SUPPLIED DATA:

- - - - - - -

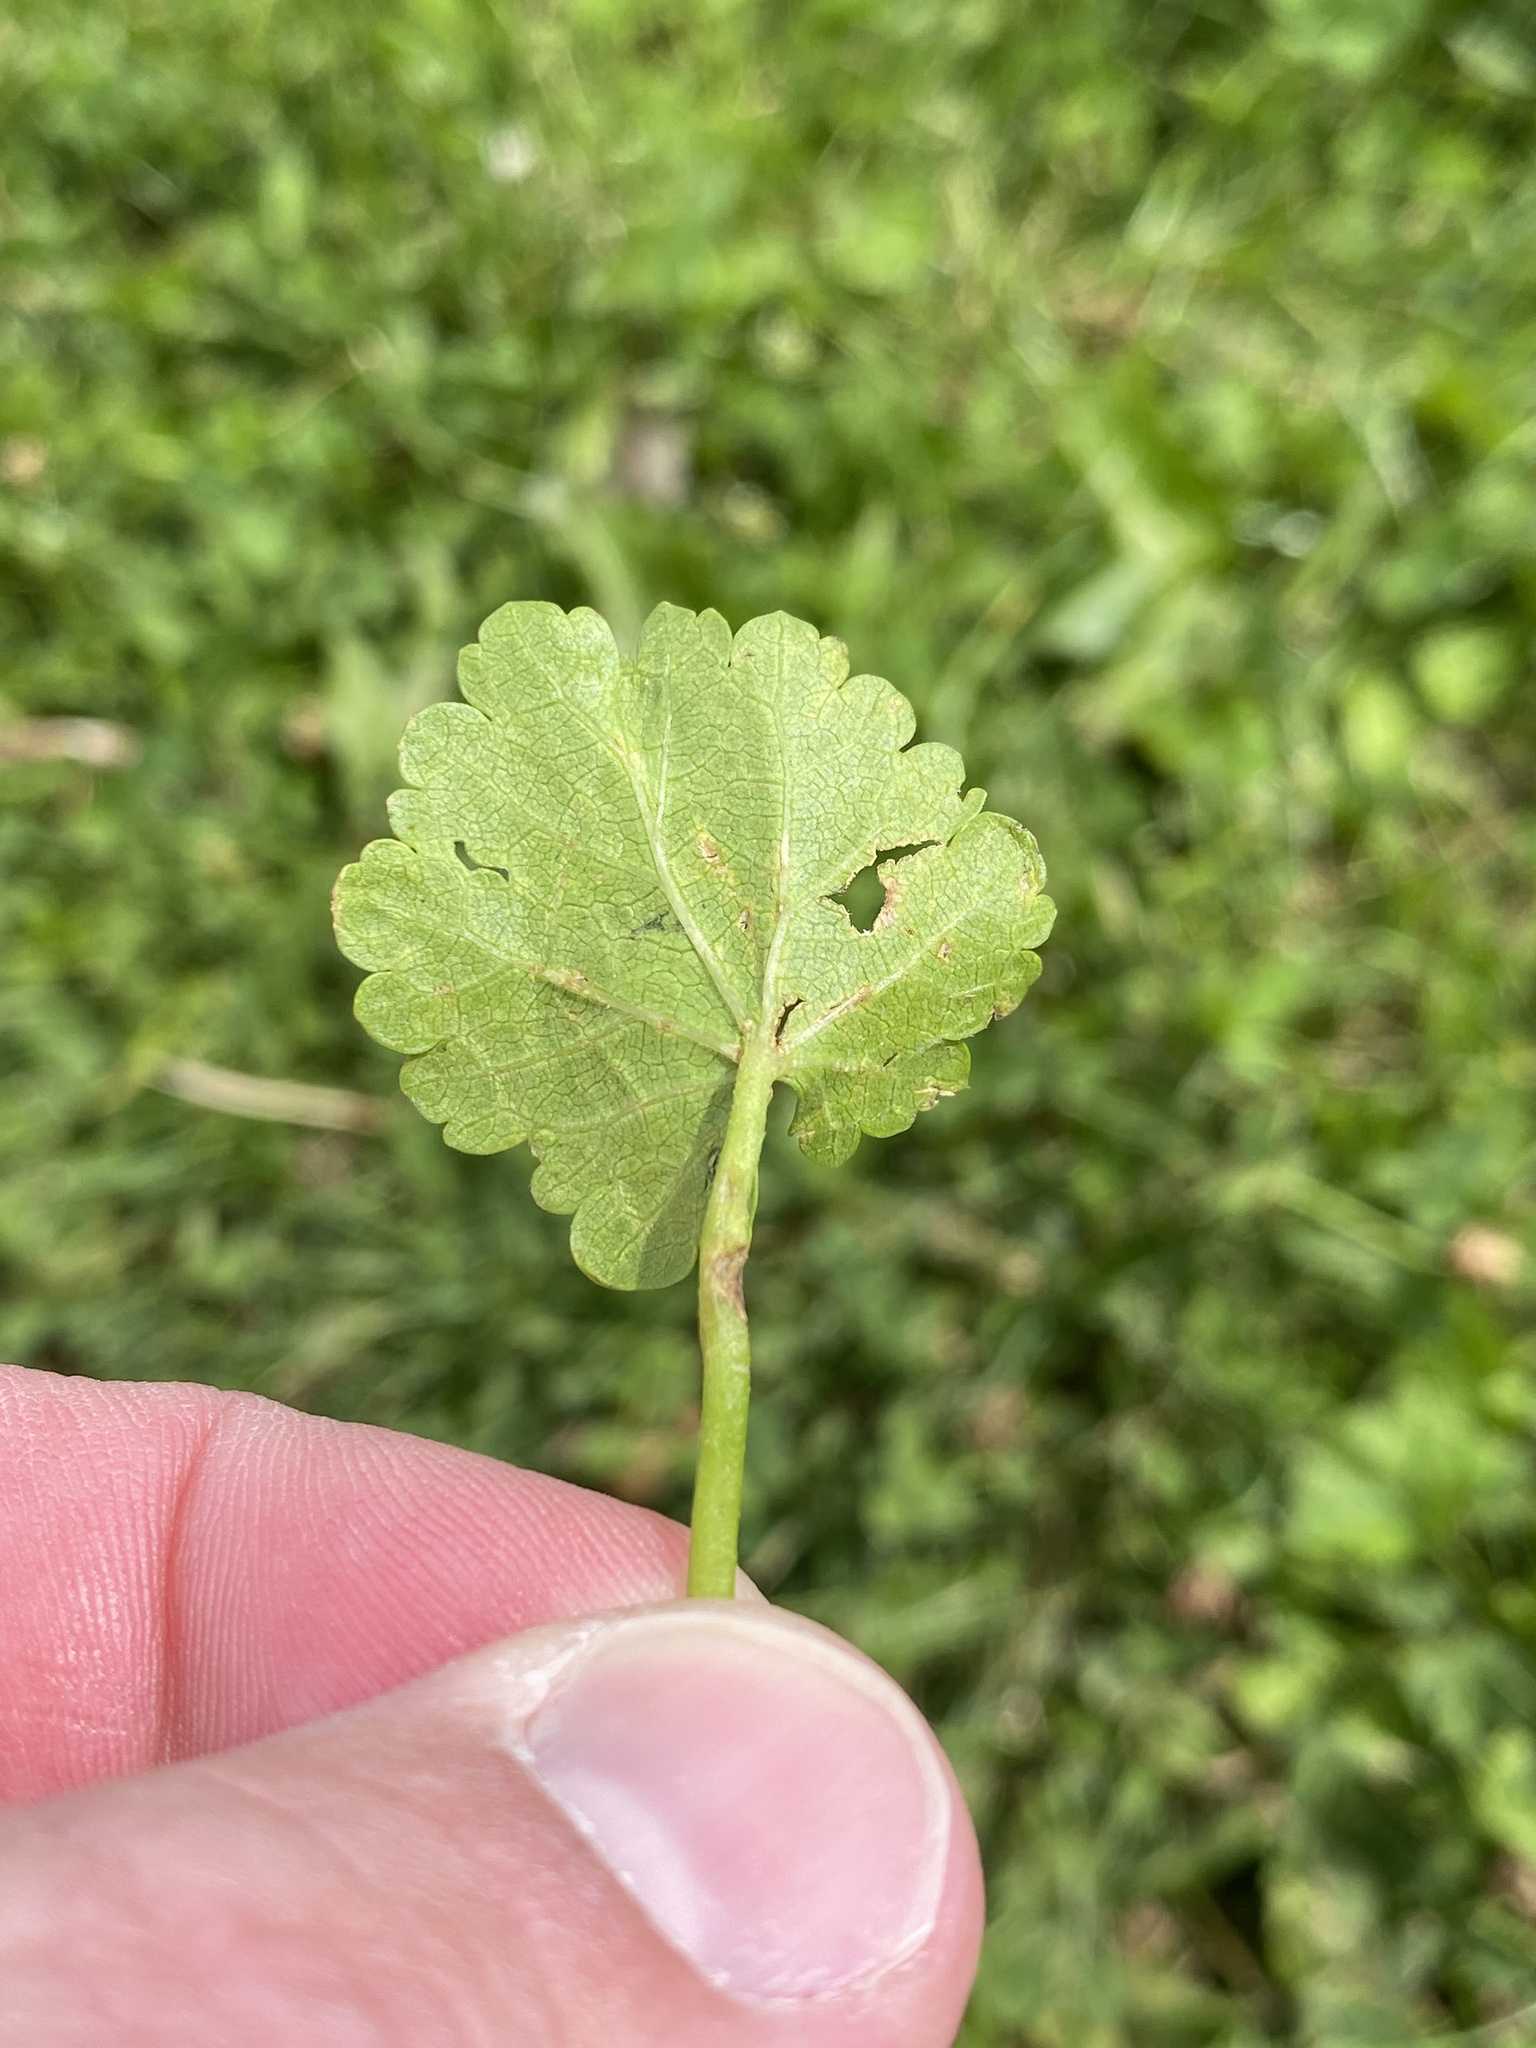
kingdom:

- - - - - - -

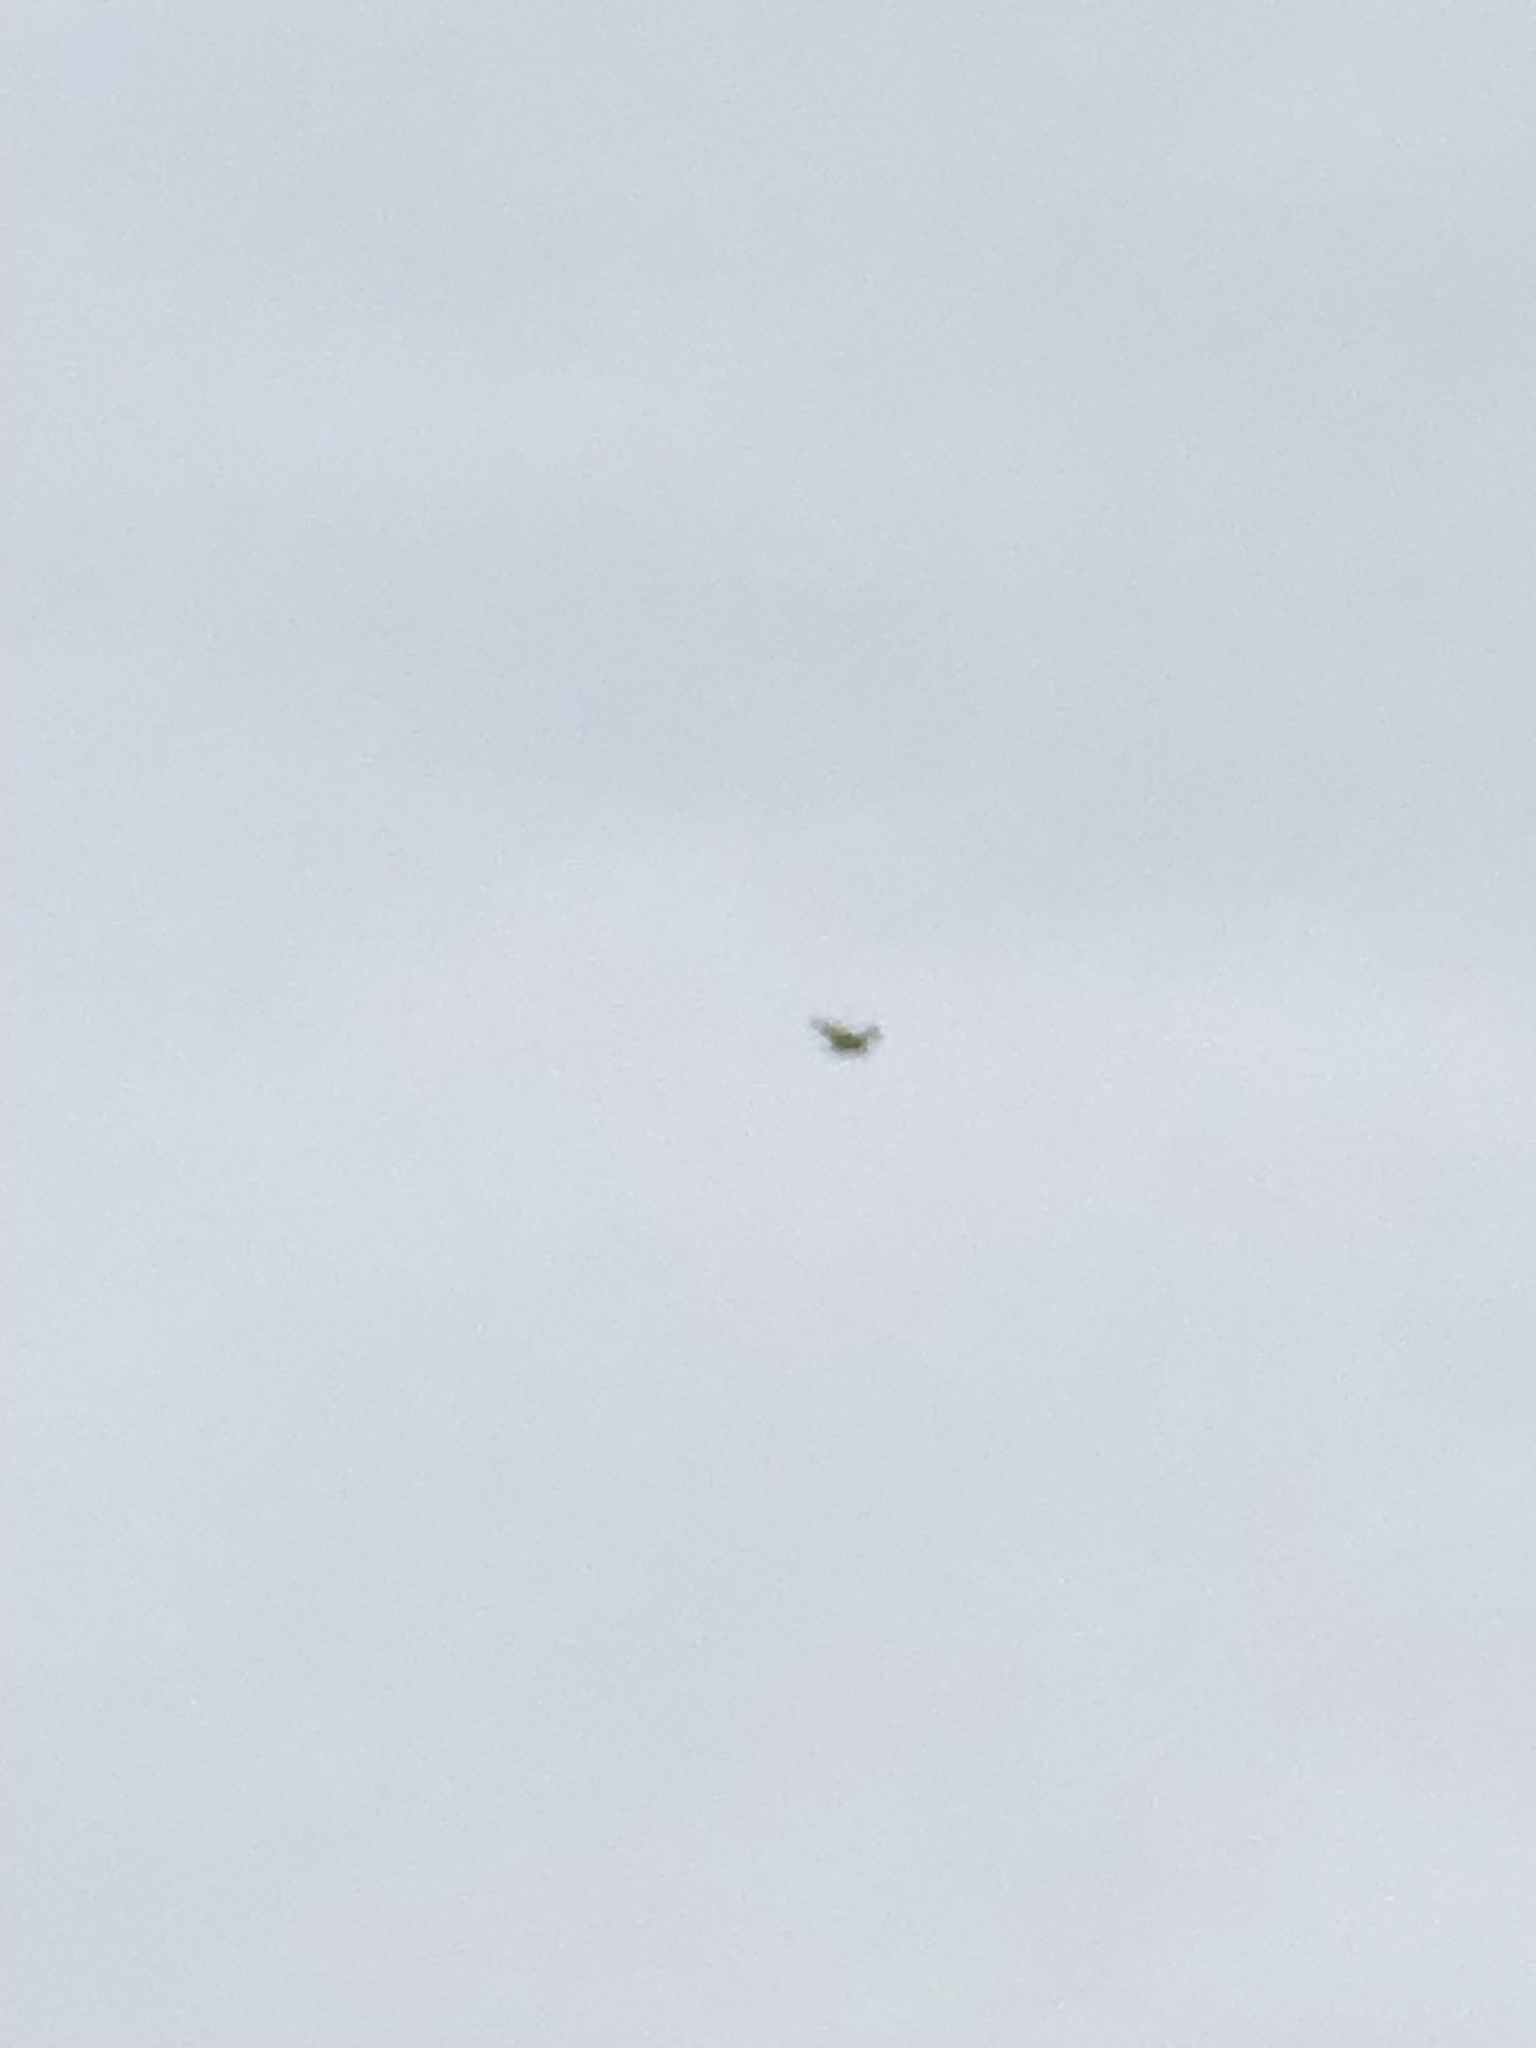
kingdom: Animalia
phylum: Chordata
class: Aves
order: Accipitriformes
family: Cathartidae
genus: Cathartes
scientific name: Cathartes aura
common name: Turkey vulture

- - - - - - -

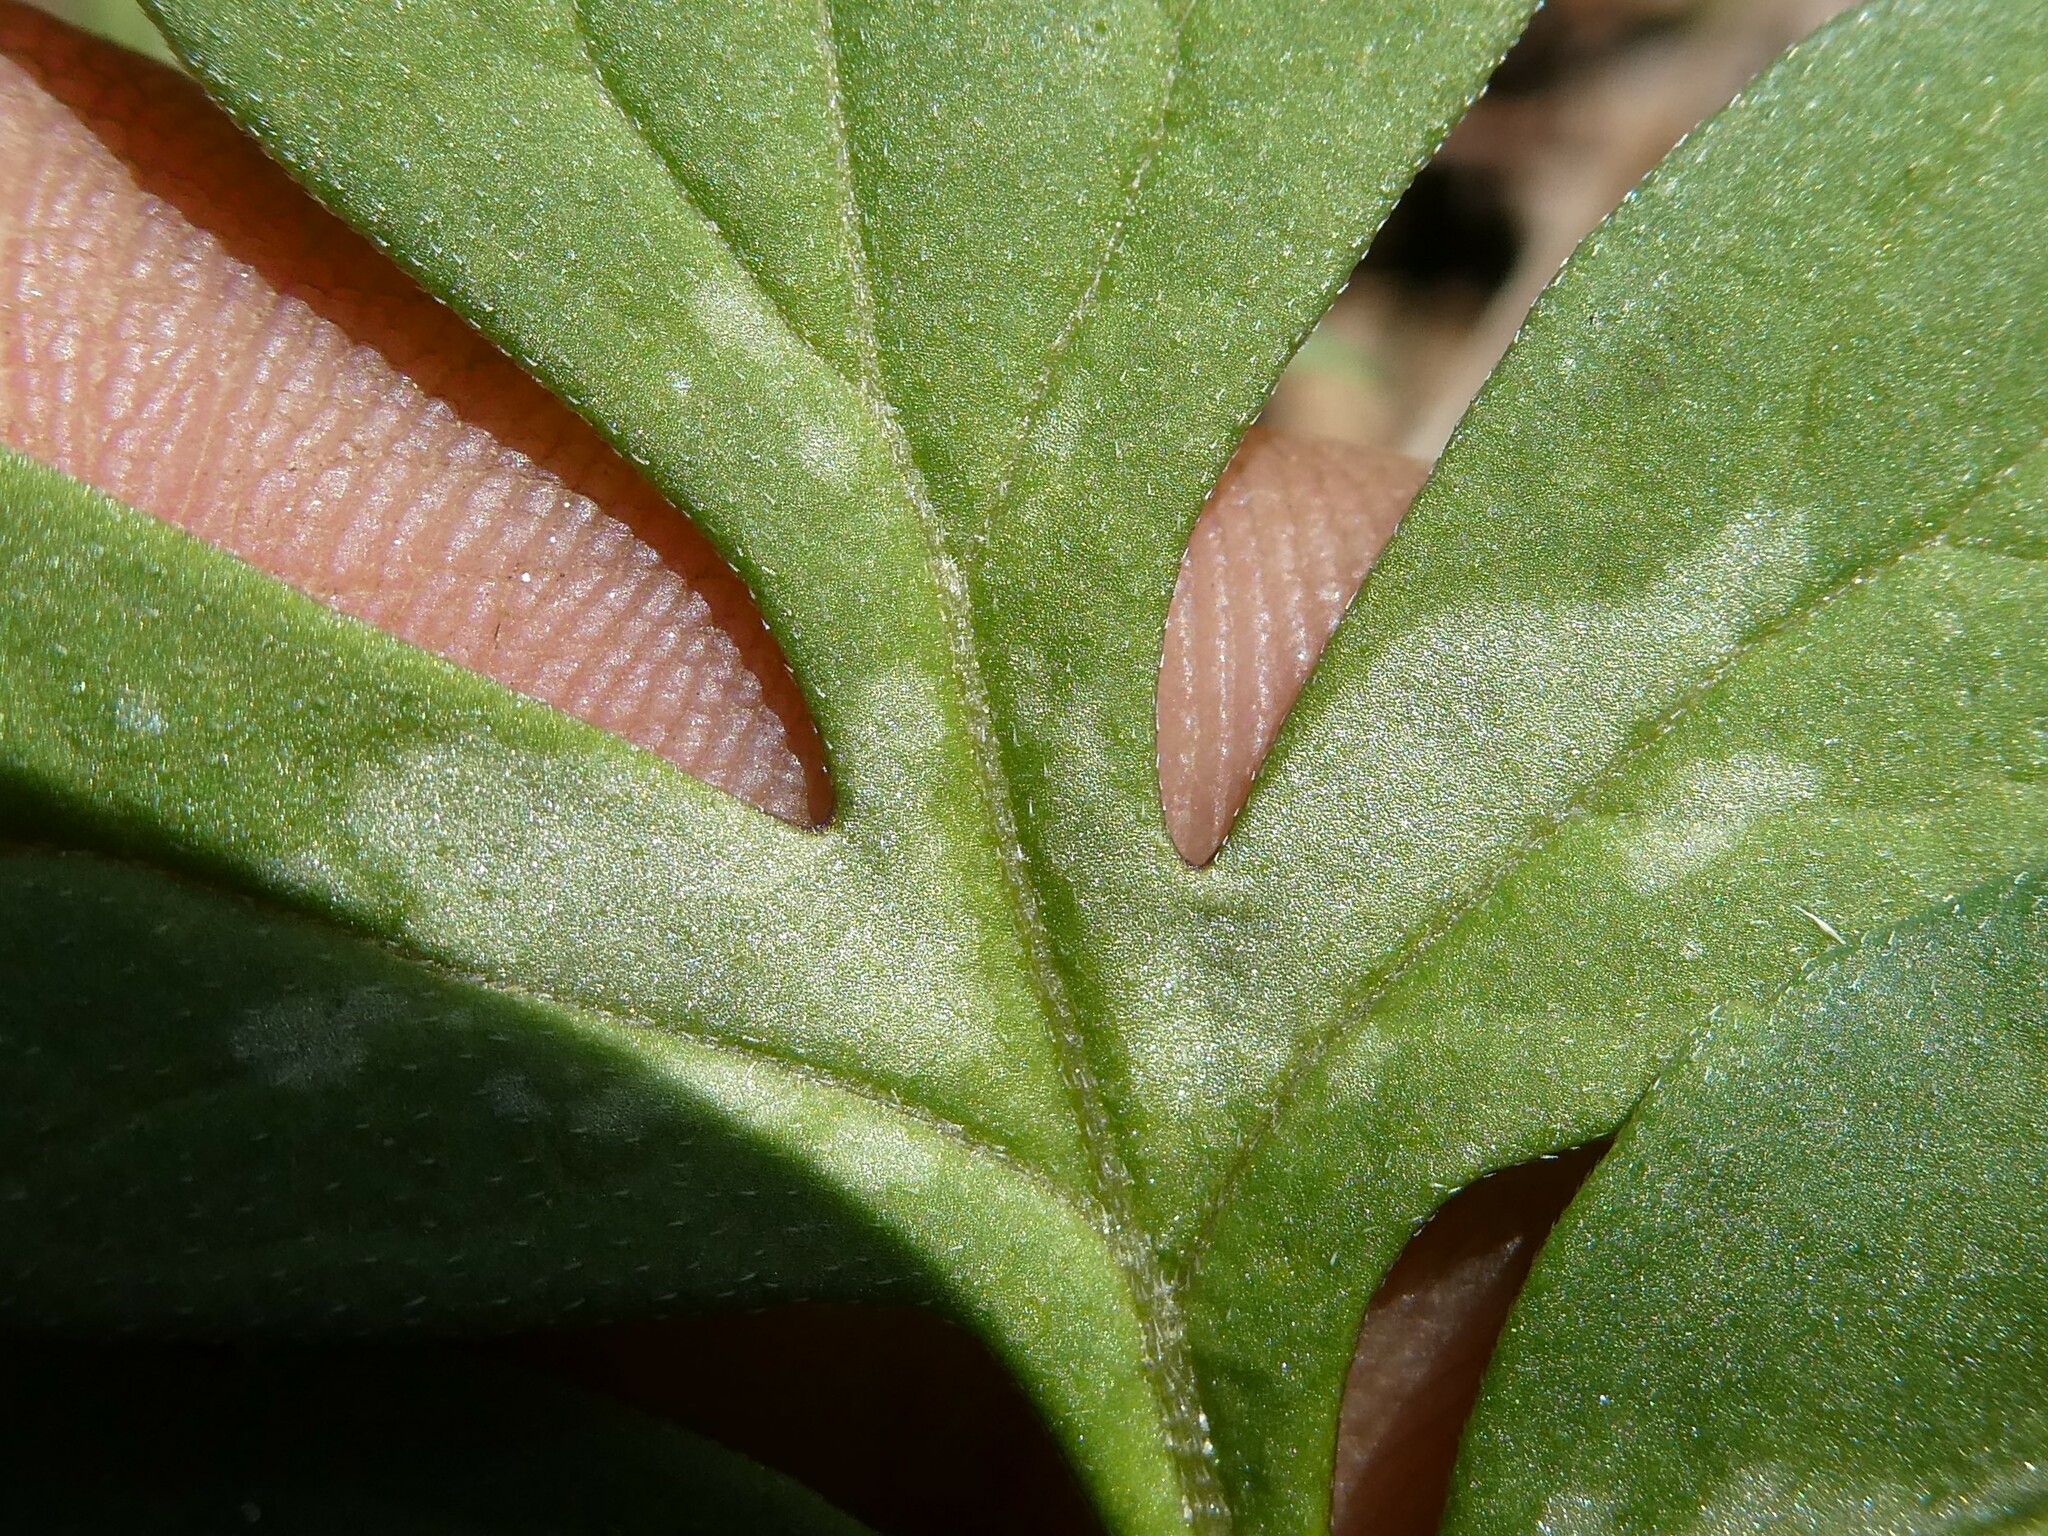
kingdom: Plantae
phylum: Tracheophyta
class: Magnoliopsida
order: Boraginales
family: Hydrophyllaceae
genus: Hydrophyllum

- - - - - - -

WORK TO COMPLETE:
Begin at the line that has "phylum: Chordata" and stop after the line that has "scientific name: Cathartes aura". Write those lines out again, updating "scientific name" to "binomial name" and keeping everything else the same.

FINISHED TASK:
phylum: Chordata
class: Aves
order: Accipitriformes
family: Cathartidae
genus: Cathartes
binomial name: Cathartes aura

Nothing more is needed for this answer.